Start of Block
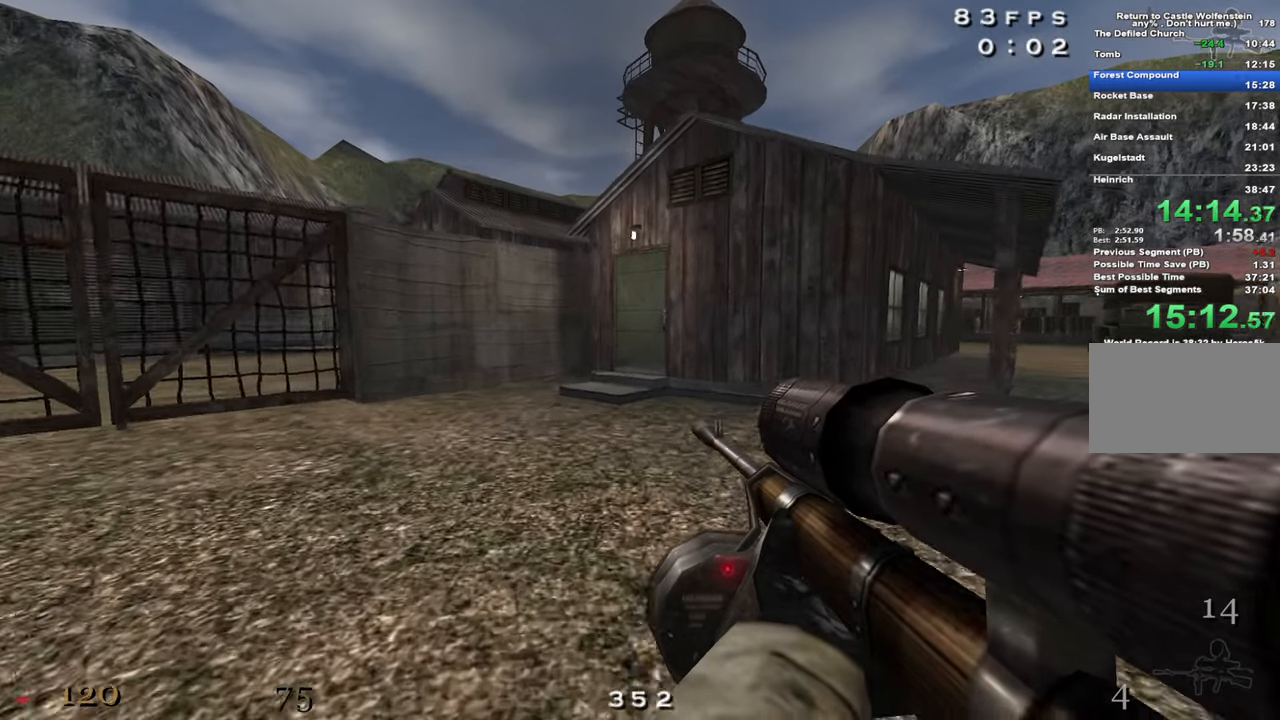
{"keys": ["w"], "mouse": [], "events": [[50, "space", "down"], [183, "shift", "up"], [183, "space", "up"]]}
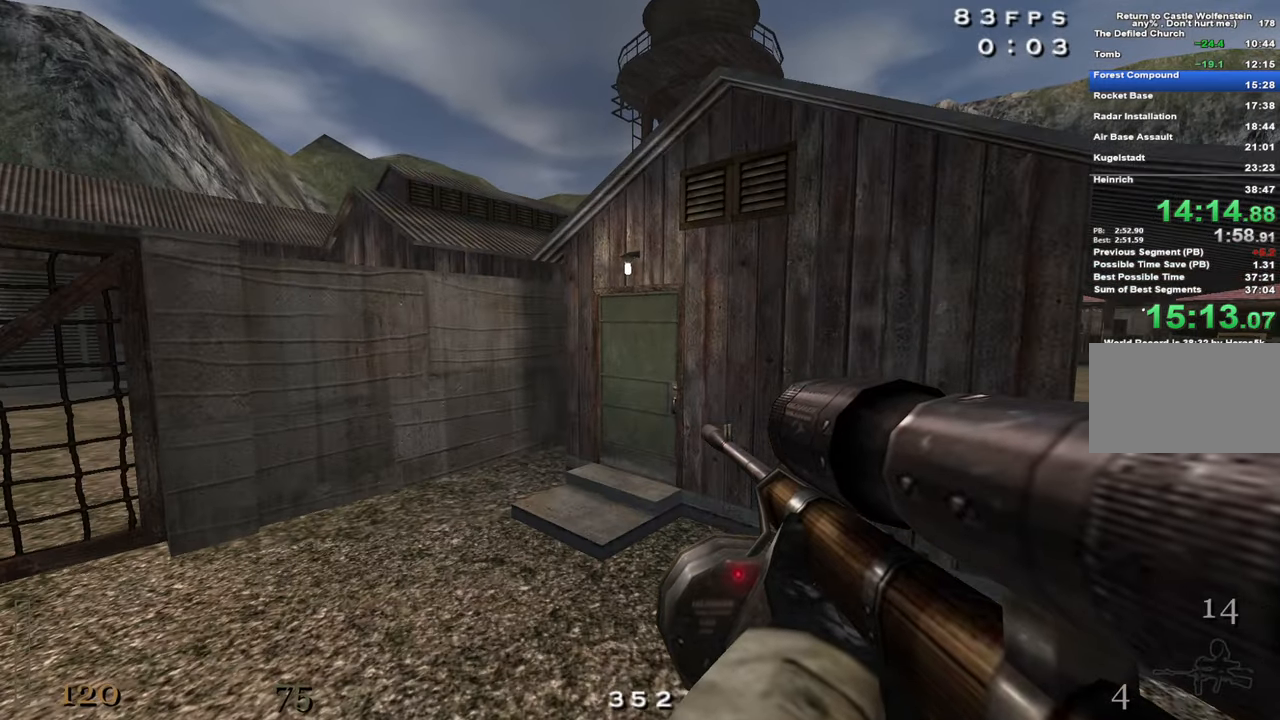
{"keys": ["w"], "mouse": [], "events": []}
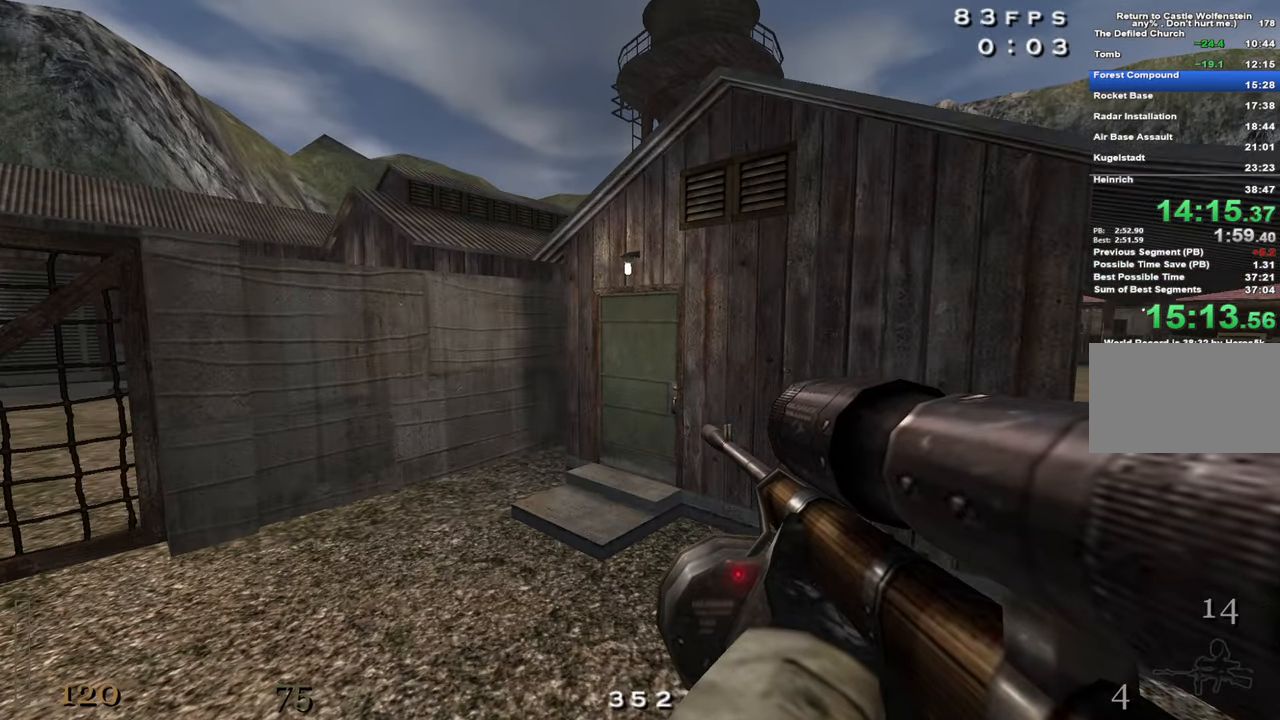
{"keys": ["w"], "mouse": [], "events": []}
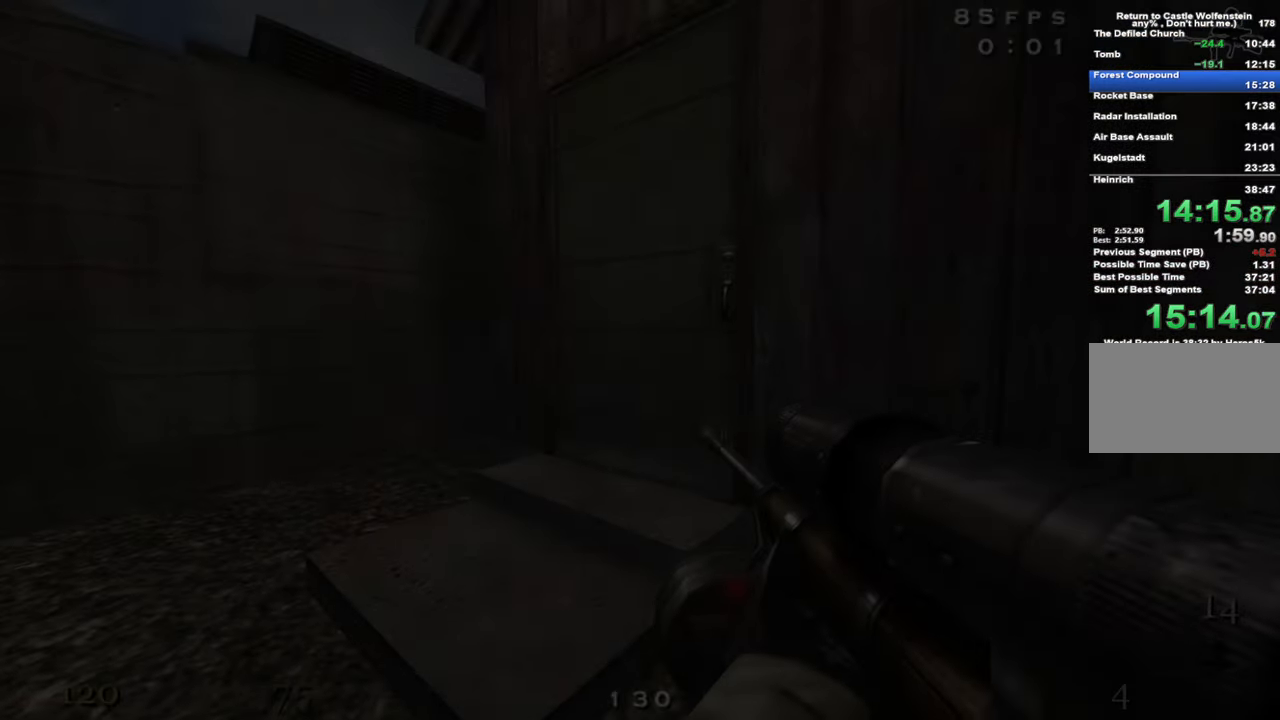
{"keys": ["w"], "mouse": [], "events": []}
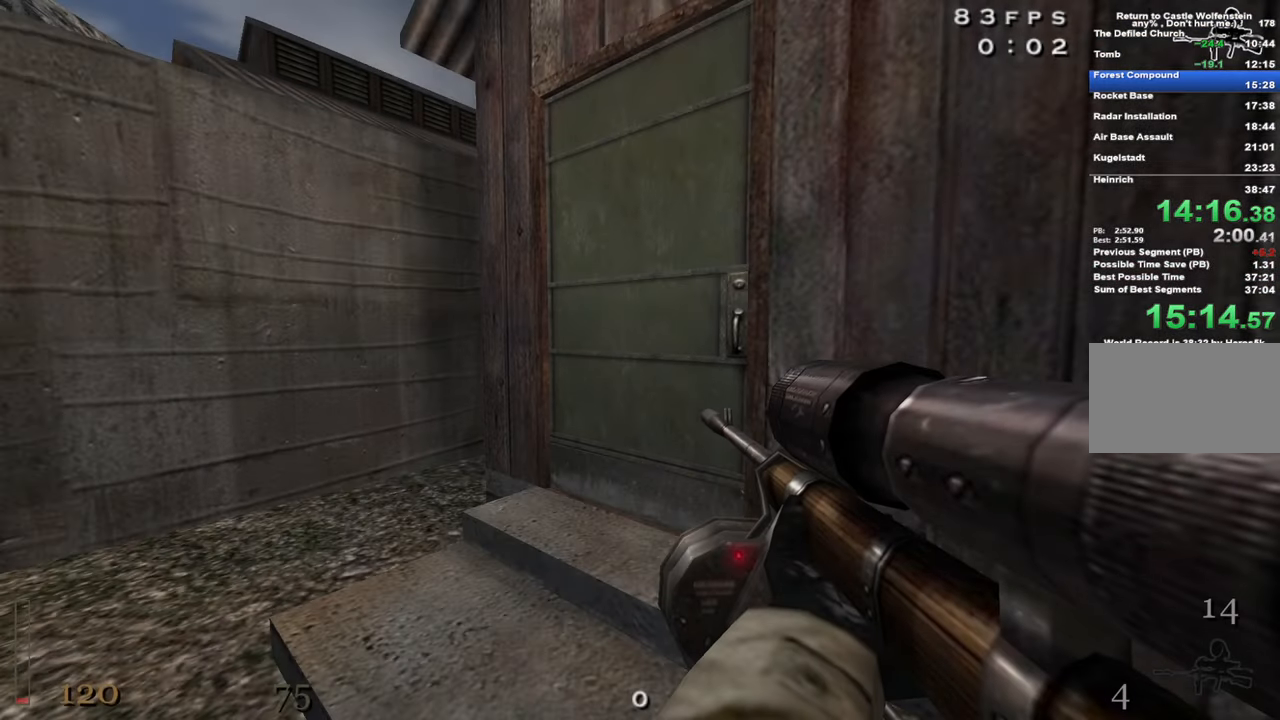
{"keys": ["w"], "mouse": [], "events": []}
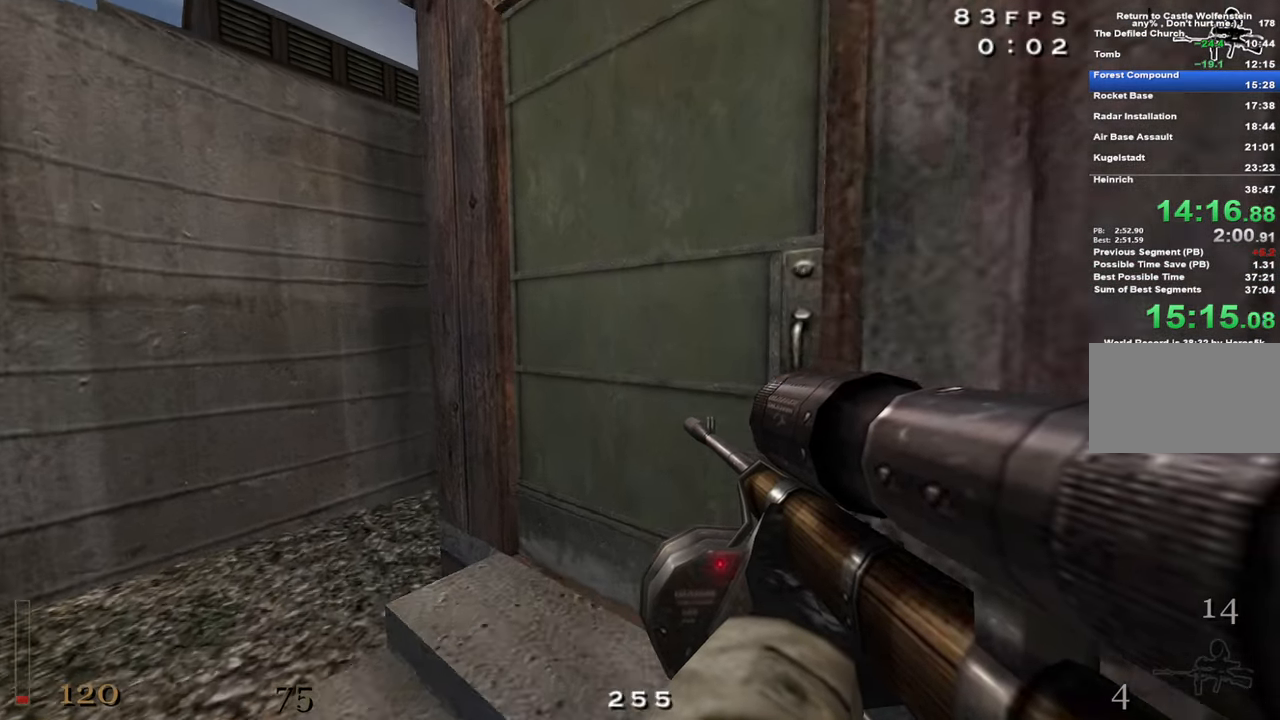
{"keys": [], "mouse": [], "events": [[133, "f", "down"], [133, "w", "up"], [217, "f", "up"]]}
End of Block
TASK:
An exact copy of the entries above is required; pictures are not part of it.

WRITTEN ANSWER:
{"keys": ["w"], "mouse": [], "events": [[50, "space", "down"], [183, "shift", "up"], [183, "space", "up"]]}
{"keys": ["w"], "mouse": [], "events": []}
{"keys": ["w"], "mouse": [], "events": []}
{"keys": ["w"], "mouse": [], "events": []}
{"keys": ["w"], "mouse": [], "events": []}
{"keys": [], "mouse": [], "events": [[133, "f", "down"], [133, "w", "up"], [217, "f", "up"]]}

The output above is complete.